It is this sort of thing that defense attorneys spend a lot of time trying to go the right way, which even if the person is guilty, a good defense is key. This is in fact often the basic value of representation generally -- guilt is not really is dispute, but how guilty, how strong must the penalty be and various other needs of the client (such as care in prison or the like).  This article flags this case as one where inadequate counsel arguably led to his death sentence.  Again, who knows with the death lottery being fickle.

Price also was involved in lethal injection protocol disputes, but we have seen the value of those these days.  Again, it is not because there was lack of reason for concern.  Nitrogen gas is now an option in Alabama, which is a key difference from the last Supreme Court case, but Price was held not to have signed on for usage by the required date. The first execution (the infamous iman case) was still done by lethal injection, since an inmate has to choose the alternative and the inmate had religious opposition to actively do so.  An ironic wrinkle on that dispute.

On the day of the scheduled execution, the federal district judge stayed the execution for sixty days to examine the question of the risks of lethal injection and possibility the nitrogen gas alternative would significantly enough lesser them. For what it matters, the judge is a Bush Jr. appointment.  A few hours later, shortly before seven o'clock in the evening, the 11th Cir. of Appeals (who also stayed the Muslim inmate's prosecution earlier this year) upheld the stay.  I find this whole thing silly. Was there not a way to decide these final questions before TODAY?
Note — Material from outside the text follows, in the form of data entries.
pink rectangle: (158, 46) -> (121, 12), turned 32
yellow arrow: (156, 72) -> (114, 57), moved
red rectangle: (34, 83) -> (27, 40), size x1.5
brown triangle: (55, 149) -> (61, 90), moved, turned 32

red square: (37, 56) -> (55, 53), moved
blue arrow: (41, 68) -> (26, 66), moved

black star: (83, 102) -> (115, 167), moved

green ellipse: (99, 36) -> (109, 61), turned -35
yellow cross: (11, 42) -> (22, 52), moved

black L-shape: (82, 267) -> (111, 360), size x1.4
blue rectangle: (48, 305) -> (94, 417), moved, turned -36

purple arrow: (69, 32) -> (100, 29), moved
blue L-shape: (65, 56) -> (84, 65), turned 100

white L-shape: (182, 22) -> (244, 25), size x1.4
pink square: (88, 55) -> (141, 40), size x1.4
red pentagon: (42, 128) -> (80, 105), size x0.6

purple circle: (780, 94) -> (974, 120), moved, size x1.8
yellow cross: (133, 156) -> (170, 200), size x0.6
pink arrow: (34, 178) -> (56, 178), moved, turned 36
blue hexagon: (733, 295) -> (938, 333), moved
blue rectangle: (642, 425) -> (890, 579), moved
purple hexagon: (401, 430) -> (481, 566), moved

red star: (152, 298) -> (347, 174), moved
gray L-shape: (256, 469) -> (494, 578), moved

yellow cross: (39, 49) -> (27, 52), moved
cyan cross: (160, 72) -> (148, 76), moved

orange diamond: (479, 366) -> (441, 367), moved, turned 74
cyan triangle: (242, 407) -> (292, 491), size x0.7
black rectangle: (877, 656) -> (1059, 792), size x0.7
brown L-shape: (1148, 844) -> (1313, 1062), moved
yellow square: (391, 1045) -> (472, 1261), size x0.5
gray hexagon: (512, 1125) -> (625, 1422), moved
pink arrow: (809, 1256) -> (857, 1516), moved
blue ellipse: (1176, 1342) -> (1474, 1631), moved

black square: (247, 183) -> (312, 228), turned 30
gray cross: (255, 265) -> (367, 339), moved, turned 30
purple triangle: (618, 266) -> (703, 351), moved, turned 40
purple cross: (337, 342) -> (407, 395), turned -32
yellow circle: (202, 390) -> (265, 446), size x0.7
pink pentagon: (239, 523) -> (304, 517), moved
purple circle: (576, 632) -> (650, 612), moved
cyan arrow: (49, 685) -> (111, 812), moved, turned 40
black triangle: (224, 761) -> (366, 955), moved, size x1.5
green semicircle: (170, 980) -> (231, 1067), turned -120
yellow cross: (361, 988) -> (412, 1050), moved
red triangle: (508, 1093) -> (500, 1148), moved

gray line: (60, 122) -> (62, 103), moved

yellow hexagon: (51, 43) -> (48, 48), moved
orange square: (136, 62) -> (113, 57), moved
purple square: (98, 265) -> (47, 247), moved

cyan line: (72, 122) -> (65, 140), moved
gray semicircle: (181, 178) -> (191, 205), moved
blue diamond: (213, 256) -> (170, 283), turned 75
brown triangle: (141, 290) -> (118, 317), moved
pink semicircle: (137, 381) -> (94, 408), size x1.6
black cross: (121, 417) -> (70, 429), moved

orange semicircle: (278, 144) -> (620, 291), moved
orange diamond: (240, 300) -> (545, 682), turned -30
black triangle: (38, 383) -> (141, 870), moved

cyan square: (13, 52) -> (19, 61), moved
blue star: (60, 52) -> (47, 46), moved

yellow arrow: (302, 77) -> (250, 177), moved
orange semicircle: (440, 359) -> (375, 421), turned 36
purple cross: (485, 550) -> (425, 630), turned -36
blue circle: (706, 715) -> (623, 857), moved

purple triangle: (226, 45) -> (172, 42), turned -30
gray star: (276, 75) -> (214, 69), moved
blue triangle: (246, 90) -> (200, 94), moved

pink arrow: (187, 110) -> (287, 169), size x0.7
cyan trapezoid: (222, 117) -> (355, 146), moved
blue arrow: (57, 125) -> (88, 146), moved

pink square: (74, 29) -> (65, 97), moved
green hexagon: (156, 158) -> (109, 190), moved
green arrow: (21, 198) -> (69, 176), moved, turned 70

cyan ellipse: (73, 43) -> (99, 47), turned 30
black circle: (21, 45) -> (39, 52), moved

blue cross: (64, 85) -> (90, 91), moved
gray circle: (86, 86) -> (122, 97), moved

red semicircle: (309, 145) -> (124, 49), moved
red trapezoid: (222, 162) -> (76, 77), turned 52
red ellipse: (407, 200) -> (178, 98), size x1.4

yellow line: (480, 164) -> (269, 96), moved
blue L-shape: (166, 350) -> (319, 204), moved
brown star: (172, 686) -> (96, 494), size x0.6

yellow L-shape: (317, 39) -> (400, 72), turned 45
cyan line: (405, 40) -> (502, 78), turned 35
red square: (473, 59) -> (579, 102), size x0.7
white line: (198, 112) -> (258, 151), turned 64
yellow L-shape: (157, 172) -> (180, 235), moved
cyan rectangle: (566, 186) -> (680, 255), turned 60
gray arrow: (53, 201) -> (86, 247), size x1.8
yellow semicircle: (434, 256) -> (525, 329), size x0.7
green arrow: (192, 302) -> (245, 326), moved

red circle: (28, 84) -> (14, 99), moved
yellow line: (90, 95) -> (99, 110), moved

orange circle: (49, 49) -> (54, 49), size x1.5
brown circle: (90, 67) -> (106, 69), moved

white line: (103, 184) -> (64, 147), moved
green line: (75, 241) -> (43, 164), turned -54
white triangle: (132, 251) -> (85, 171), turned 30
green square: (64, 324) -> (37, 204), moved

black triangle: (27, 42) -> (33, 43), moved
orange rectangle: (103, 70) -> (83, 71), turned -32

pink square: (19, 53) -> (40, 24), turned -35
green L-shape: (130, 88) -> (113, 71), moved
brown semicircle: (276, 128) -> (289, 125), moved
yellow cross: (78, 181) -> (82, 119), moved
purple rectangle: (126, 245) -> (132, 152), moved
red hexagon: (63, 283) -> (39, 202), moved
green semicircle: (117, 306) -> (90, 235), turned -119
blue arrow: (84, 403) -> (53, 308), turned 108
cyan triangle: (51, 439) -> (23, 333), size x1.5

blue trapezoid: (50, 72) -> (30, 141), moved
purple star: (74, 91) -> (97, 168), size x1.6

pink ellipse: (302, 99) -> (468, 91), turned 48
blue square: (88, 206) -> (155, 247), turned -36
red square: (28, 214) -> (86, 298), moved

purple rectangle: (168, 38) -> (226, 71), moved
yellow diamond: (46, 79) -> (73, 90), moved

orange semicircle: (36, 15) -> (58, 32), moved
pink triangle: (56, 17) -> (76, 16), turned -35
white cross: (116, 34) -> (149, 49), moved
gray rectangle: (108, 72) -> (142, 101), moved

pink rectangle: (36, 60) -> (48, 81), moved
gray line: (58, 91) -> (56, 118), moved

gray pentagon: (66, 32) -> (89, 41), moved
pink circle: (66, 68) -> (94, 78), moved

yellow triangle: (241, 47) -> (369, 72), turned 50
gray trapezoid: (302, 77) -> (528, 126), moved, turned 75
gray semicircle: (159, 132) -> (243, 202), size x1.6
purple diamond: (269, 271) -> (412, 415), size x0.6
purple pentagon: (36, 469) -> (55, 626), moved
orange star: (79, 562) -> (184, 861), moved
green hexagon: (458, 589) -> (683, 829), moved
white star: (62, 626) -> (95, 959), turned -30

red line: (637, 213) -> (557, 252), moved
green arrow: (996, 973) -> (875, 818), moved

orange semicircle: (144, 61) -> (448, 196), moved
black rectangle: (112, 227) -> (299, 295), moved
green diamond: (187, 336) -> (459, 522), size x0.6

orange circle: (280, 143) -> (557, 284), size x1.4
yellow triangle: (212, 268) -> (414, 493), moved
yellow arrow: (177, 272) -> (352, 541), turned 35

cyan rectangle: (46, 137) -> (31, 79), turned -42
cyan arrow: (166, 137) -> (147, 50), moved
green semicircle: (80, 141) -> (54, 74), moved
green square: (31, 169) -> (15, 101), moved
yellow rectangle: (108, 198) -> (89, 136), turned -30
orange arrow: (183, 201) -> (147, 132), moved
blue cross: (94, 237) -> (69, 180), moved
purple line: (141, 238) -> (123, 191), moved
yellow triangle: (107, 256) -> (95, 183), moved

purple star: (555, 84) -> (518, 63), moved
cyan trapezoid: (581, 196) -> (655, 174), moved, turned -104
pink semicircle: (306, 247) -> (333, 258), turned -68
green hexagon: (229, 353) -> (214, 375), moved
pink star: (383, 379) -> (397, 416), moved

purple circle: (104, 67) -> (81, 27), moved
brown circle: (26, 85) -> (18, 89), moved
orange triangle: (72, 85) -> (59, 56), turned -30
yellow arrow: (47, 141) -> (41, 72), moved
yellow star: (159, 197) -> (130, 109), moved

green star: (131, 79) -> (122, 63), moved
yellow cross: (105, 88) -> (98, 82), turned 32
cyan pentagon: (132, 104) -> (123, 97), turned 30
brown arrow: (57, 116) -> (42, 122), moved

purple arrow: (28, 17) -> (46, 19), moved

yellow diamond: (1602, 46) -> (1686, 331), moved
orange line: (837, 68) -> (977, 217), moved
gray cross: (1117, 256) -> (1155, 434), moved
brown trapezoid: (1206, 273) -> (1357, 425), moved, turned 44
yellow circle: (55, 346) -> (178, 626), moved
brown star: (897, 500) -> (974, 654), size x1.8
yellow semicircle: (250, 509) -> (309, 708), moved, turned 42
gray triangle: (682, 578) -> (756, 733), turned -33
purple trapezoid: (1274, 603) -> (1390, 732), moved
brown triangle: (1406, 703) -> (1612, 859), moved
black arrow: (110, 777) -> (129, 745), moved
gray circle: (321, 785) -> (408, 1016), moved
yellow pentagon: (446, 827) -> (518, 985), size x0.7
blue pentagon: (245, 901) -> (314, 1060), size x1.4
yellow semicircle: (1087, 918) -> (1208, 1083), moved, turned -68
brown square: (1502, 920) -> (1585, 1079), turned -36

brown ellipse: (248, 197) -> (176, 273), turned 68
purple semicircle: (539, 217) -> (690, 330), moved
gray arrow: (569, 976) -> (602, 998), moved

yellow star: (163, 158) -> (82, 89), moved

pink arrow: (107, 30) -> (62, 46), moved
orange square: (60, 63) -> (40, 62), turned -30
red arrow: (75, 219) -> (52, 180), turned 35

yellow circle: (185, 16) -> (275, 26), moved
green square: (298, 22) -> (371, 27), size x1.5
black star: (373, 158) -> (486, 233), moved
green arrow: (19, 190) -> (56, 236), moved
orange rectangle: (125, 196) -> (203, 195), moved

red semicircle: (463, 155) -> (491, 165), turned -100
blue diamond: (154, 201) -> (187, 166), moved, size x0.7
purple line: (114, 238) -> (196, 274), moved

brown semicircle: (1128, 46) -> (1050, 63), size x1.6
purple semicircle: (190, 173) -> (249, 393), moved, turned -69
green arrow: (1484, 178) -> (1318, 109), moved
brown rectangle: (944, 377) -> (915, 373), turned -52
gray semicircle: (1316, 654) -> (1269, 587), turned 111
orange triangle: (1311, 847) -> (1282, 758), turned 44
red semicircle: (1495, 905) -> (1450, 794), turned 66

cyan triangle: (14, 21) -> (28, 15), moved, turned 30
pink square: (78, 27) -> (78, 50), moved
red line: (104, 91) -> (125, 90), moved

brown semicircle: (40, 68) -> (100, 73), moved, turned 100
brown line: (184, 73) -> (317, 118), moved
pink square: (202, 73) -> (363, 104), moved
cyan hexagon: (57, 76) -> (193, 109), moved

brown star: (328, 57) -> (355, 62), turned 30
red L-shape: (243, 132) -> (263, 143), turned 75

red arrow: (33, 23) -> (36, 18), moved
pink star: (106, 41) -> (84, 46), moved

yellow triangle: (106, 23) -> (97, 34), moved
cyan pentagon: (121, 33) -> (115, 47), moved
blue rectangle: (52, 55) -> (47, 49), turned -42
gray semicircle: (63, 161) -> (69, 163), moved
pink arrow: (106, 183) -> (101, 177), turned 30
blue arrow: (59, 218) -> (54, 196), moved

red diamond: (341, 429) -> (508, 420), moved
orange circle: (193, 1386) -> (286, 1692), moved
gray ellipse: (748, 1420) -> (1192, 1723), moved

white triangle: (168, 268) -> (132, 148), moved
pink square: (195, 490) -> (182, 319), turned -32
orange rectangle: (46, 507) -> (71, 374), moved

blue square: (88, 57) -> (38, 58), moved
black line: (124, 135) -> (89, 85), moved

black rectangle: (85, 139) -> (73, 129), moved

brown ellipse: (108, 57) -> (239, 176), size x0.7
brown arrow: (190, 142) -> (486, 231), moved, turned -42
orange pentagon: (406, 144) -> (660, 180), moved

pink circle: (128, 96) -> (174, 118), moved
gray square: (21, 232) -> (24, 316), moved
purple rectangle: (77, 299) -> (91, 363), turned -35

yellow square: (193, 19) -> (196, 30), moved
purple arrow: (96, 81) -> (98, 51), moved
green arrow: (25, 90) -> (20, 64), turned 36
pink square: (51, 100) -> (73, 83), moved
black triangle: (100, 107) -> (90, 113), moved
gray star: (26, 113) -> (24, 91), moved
Yes, this is the sort of thing that bothers some conservatives and others, but it is not just gaming of the system.  We can simply have a smooth running system of final appeals that are set before the day of the execution so that the Supreme Court is asked to rule in the evening.  Anyway, meanwhile, somehow Price got married today.  How long he knew his wife is unclear.  Remember he has been in prison for over twenty years.  He also said he wants no spiritual advisor in the death chamber; the state Christian chaplain can observe among other witnesses, including the wife of the deceased who survived the original attack among others.

[The execution warrant was good until midnight local time. SCOTUS not announcing anything, report is -- less than twenty-five minutes before the expiration -- that there will be no execution given time restraints.  This is stupid.  Why couldn't SCOTUS say something in time?]

Meanwhile, his older co-assailant will continue to serve his LWOP sentence,  Kelvin   Coleman avoiding death via plea bargain.